[TINDAKAN YANG DIPERLUKAN]:
[A] Tuliskan ulang bagian teks tentang hak asasi manusia, yakni bentangan dari "Pada hakikatnya" hingga "akan ditegakkan.", tanpa mengubah satu kata pun.
[B] Lanjutkan teks tentang hak asasi manusia, dimulai tepat setelah kalimat terakhir yang tercantum.

[BACAAN]:
====

A.
Sejarah HAM Di Indonesia
Hak Asasi Manusia
adalah hak-hak yang diberikan langsung oleh Tuhan Yang Maha Pencipta (hak-hak
yang bersifat kodrati). Oleh karenanya tidak ada kekuasaan apapun di dunia yang
dapat mencabutnya. Meskipun demikian bukan berarti dengan hak-haknya itu dapat
berbuat semau-maunya. Sebab apabila seseorang melakukan sesuatu yang dapat
dikategorikan melanggar hak asasi orang lain, maka ia harus
mempertanggungjawabkan perbuatannya.
Pada hakikatnya
“Hak Asasi Manusia” terdiri atas dua hak dasar yang paling fundamental, ialah
hak persamaan dan hak kebebasan. Dari kedua hak dasar inilah lahir hak-hak
asasi lainnya atau tanpa kedua hak dasar ini, hak asasi manusia lainnya sulit
akan ditegakkan.

====

[DATA YANG DITAMPILKAN]:
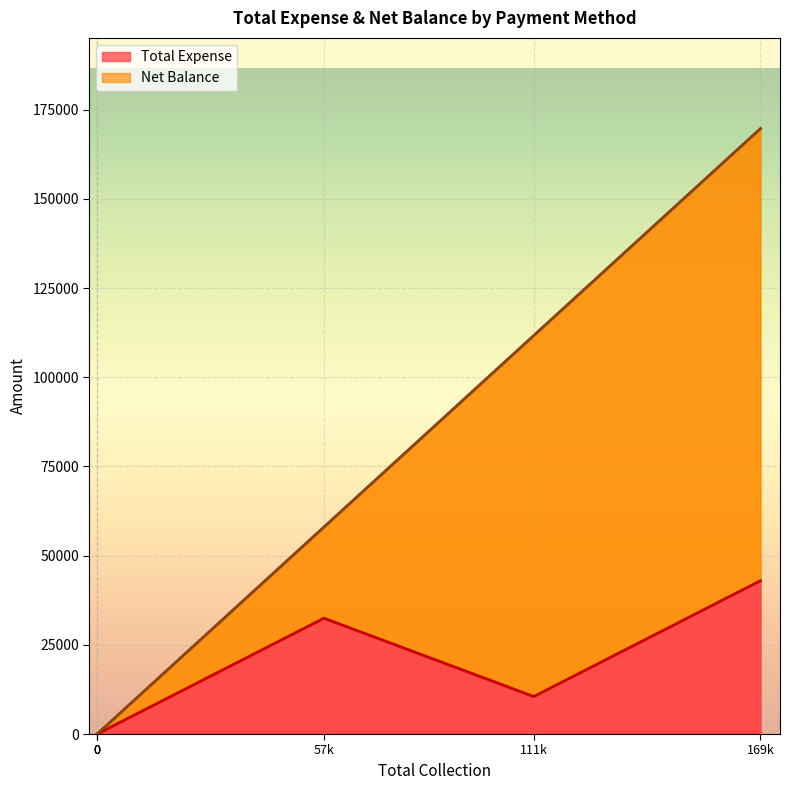

Which series changed the most between Card and Grand Total?

Net Balance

====

[JAWABAN TIAP TUGAS]:
[A]
Pada hakikatnya
“Hak Asasi Manusia” terdiri atas dua hak dasar yang paling fundamental, ialah
hak persamaan dan hak kebebasan. Dari kedua hak dasar inilah lahir hak-hak
asasi lainnya atau tanpa kedua hak dasar ini, hak asasi manusia lainnya sulit
akan ditegakkan.

[B]
Mengingat begitu
pentingnya proses internalisasi pemahaman Hak Asasi Manusia bagi setiap orang
yang hidup bersama dengan orang lainnya, maka suatu pendekatan historis mulai
dari dikenalnya Hak Asasi Manusia sampai dengan perkembangan saat ini perlu
diketahui oleh setiap orang untuk lebih menegaskan keberadaan hak asasi dirinya
dengan hak asasi orang lain.
Meskipun hak asasi manusia adalah hak yang
bersifat kodrati, yang melekat pada diri manusia dari semenjak manusia
dilahirkan, namun keberadaan hak asasi manusia ini tidaklah semata-mata hadir
dengan sendirinya. Kehadirannya terbentuk dari rangkaian sejarah panjang. Hak
asasi manusia yang kita pahami sekarang ini pun perjalanannya masih belum lagi
berakhir. Perkembangan dan dinamikanya masih akan terus bergulir, terus
berlanjut, terus bergerak seiring dengan perkembangan dan dinamika zaman dan
peradaban manusia itu sendiri.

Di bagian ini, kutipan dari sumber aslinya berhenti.